There are multiple ways to fix this. Globally define STRING32, which could have many unintended consequences, such as larger spreadsheet cell strings. Pass a different string buffer type to SvStream::ReadCsvLine(), so that it is unaffected by that limit. Drop the stream entirely and switch to push-model CSV parsing, which is the lightest on memory and could be paused and resumed, but has more complex code.
Comment 11 Peter 2022-12-26 13:52:05 UTC
And why we do not define rStr as a Vector Container?
It is C++ after all.
Comment 12 damjan 2022-12-26 15:36:08 UTC
(In reply to Peter from comment #11)
> And why we do not define rStr as a Vector Container?
> It is C++ after all.

LibreOffice was planning to change the various custom containers to standard C++ classes at one stage, like the UNO Sequence to ::std::vector. Don't know how that went.

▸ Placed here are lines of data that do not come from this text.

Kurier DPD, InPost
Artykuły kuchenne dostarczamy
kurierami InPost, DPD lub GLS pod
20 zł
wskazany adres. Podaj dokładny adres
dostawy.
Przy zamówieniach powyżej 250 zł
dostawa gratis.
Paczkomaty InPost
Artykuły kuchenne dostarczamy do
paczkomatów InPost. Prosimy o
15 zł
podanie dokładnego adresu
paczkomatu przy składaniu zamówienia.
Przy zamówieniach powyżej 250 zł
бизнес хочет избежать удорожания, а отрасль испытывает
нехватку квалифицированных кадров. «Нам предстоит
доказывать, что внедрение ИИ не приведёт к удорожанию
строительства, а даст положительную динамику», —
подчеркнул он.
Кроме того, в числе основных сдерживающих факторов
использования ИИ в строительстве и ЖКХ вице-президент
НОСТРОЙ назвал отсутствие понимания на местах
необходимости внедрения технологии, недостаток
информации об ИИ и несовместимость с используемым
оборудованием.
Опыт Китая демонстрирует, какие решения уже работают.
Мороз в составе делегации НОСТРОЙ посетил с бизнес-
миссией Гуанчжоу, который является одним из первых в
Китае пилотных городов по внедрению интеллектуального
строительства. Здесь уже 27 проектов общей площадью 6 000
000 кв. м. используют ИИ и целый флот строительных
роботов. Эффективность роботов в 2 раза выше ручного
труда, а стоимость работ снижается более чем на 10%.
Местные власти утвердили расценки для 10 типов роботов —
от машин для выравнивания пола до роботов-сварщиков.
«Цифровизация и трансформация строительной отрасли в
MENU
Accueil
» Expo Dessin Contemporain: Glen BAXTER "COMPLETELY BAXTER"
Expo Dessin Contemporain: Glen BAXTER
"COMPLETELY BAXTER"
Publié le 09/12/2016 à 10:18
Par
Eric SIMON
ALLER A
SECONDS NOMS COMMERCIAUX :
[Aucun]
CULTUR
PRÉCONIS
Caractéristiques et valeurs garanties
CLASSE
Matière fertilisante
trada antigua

But ByteString isn't a Vector, it's a string. The C++ standard equivalent would be ::std::string. I don't think we should be generally changing ByteString to ::std::string though, because sometimes it is intended for places that want limited length strings. The 32 bit length ::rtl::OString and ::rtl::OUString would be better candidates.
Comment 13 Peter 2022-12-26 16:25:09 UTC
Looking at the code modifying ByteString itself would be the most preferably approach. We replace the structure ByteStringData with a Container in the ByteString Class (line 163 in inc/string.hxx). I think the change would have limited risk, and extend the limits we see at the moment.

I am not sure how the ByteStream::Append method is working, since in source/string/tstring.cxx I could not find an append methods, but I think it implementations of various other methods of ByteString.

Because we append a lot, Vector does not feel suitable as a container. I would pick std::deque<sal_Char>. We need to redefine the ByteString Methods in order to use the Container properly.
Comment 14 damjan 2022-12-27 13:17:11 UTC
*** Issue 113658 has been marked as a duplicate of this issue. ***
Comment 15 Peter 2022-12-31 09:58:49 UTC
Update: I found the implementation.

So in total I think the implementation is a bit difficult for me to follow.
I found the following files that implement pieces:

tools/inc/tools/string.hxx - the header file we found
tools/source/string/strascii.cxx - implements a friend class UniString
tools/source/string/tustring.cxx - implements some methods (createFrom..., To...) for friend class UniString
tools/source/string/tstring.cxx - implements some methods (createFrom..., To...) for Bytestring


If it becomes clear how all files relate it should be easy to update the class to use std::deque<sal_Char> instead of ByteStringData* mpData and UniStringData* mpData


In total a comment suggest we should move to a string class. But I think in order to fix the bug we should still update, and then make a plan if we want to replace. This depreciated approach is a mess. The byteString is in wide use.
Comment 16 damjan 2022-12-31 12:22:39 UTC
The CSV parsing is done twice: once by SvStream::ReadCsvLine() to join consecutive lines that fields can be spread over into one "line", then again, by code in both Base and Calc, to split that line into different fields.

The field splitting already works well, only SvStream::ReadCsvLine() needs patching for this bug.

I don't think redefining strings across the whole of AOO is good idea, and 16 bit string lengths reduce RAM usage on big spreadsheets too. Even Excel only allows 32K chars per cell IIRC.